We drove then to the home of a very different president, George W Bush. In Crawford, where he has his ranch there was nothing but a crossroads with a diner and a gift shop called the Yellow Rose, selling Bush memorabilia. It was festooned with slogans such as "Evil Prevails When Good Men Do Nothing" and "Support Our Troops". We had a burger in the Coffee Station Diner. There were photos of George and Colin Powell everywhere. A big beefy guy watching us looks like he thought Jeff and I were up to no good. We ate a cheeseburger - quickly - with deep fried jalapeños. It was the only place in Texas that I have felt anything like a negative atmosphere. I felt pleased to be leaving. In an hour, we were relieved to be back in Austin, the unofficial motto of which is "Keep Austin Weird."

I said goodbye to Jeff, and thanked him for his nifty tour guide skills. I had an hour before leaving for the airport and took the opportunity to check out the shops on fashionable South Congress Avenue. This was a very different deal from all the stores in the little backwater towns of Texas - "funky" is a word invented for places like this. I visit Yard Dog Folk Art, an antique shop called Uncommon Objects, Big Top Candy Shop, and a place to buy authentic Western boots. There was an old chrome airstream mobile home called Hey Cupcake selling - cupcakes. In one folk art shop, there was a startling Hurricane Katrina triptych showing men lying dead in the water, cities in flames and ruins, and in the main picture, the ghost of a young black girl set against screaming newspaper headlines. New Orleans, now his home, is the town Jeff was now flying towards. He told me it is being re-born.

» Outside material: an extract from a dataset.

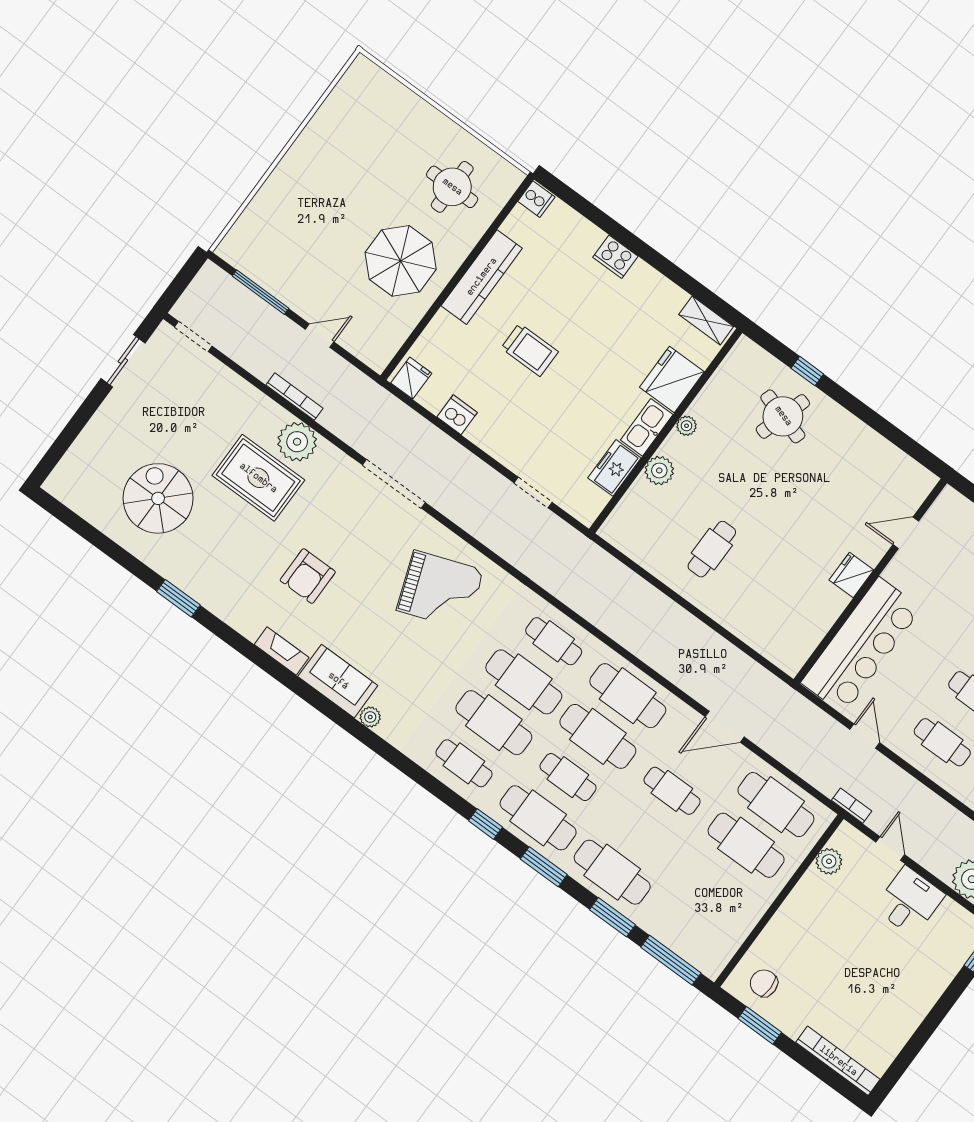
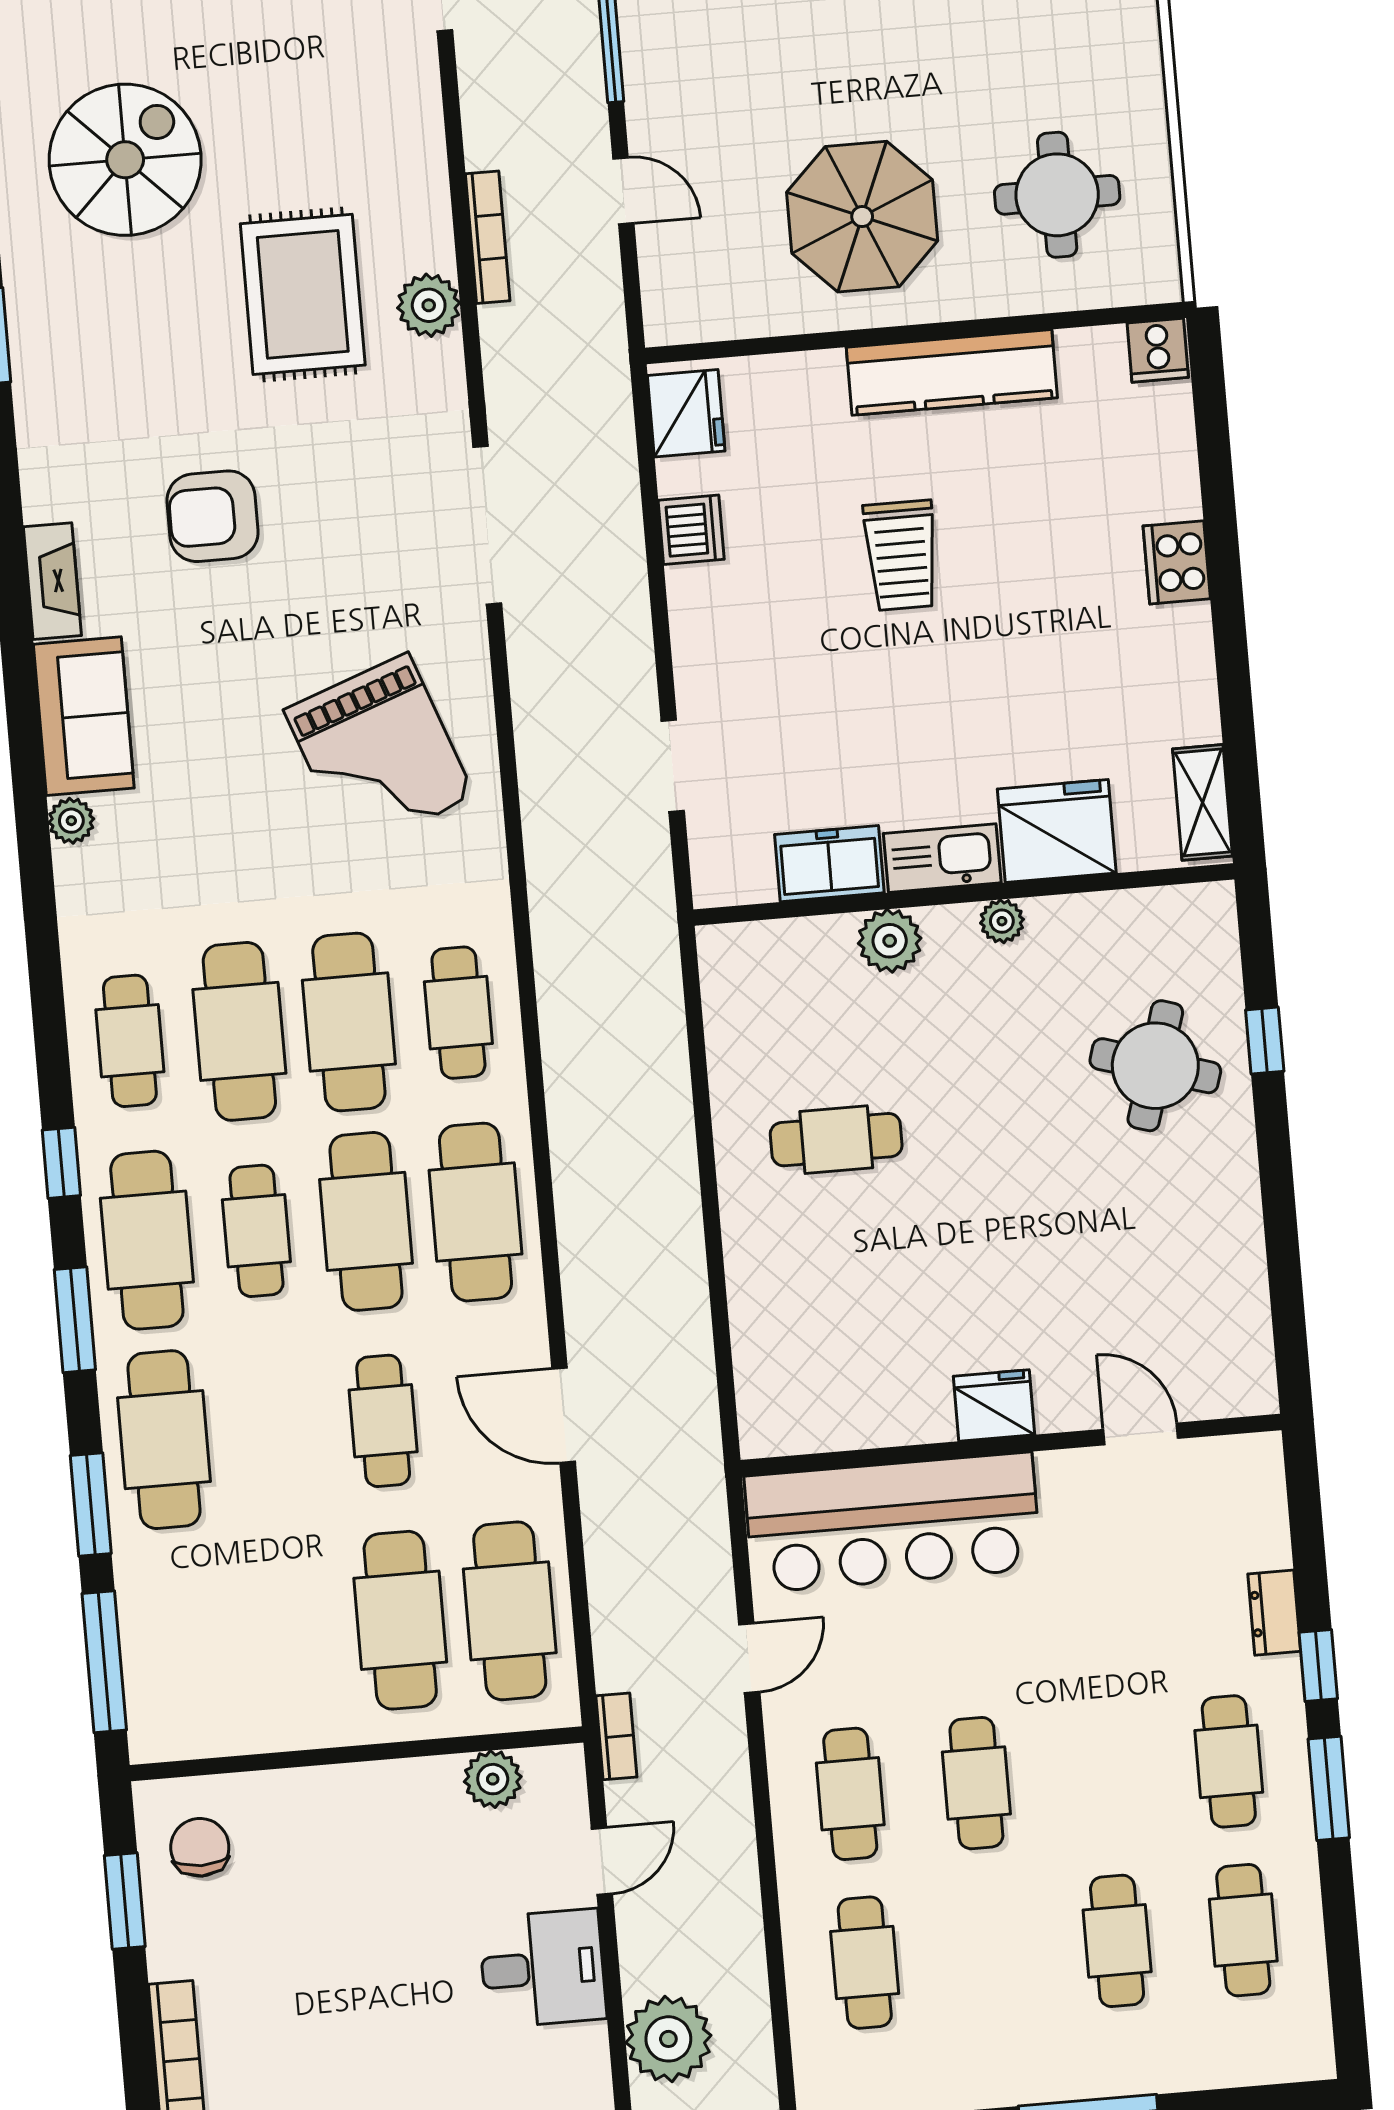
fridge: (411, 378) -> (686, 413), width x1.38
plant: (297, 442) -> (429, 305), width x0.73, depth x0.73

Perhaps the same thing is about to happen to America. But in the meantime, in the empty, conservative heartlands, there is still plenty to fascinate and absorb the visitor. Despite sitting in the seat of a moving vehicle for about six hours a day, I had not been bored for a moment. It must have been the company - of both my brother and one of the most remarkable landscapes on the planet.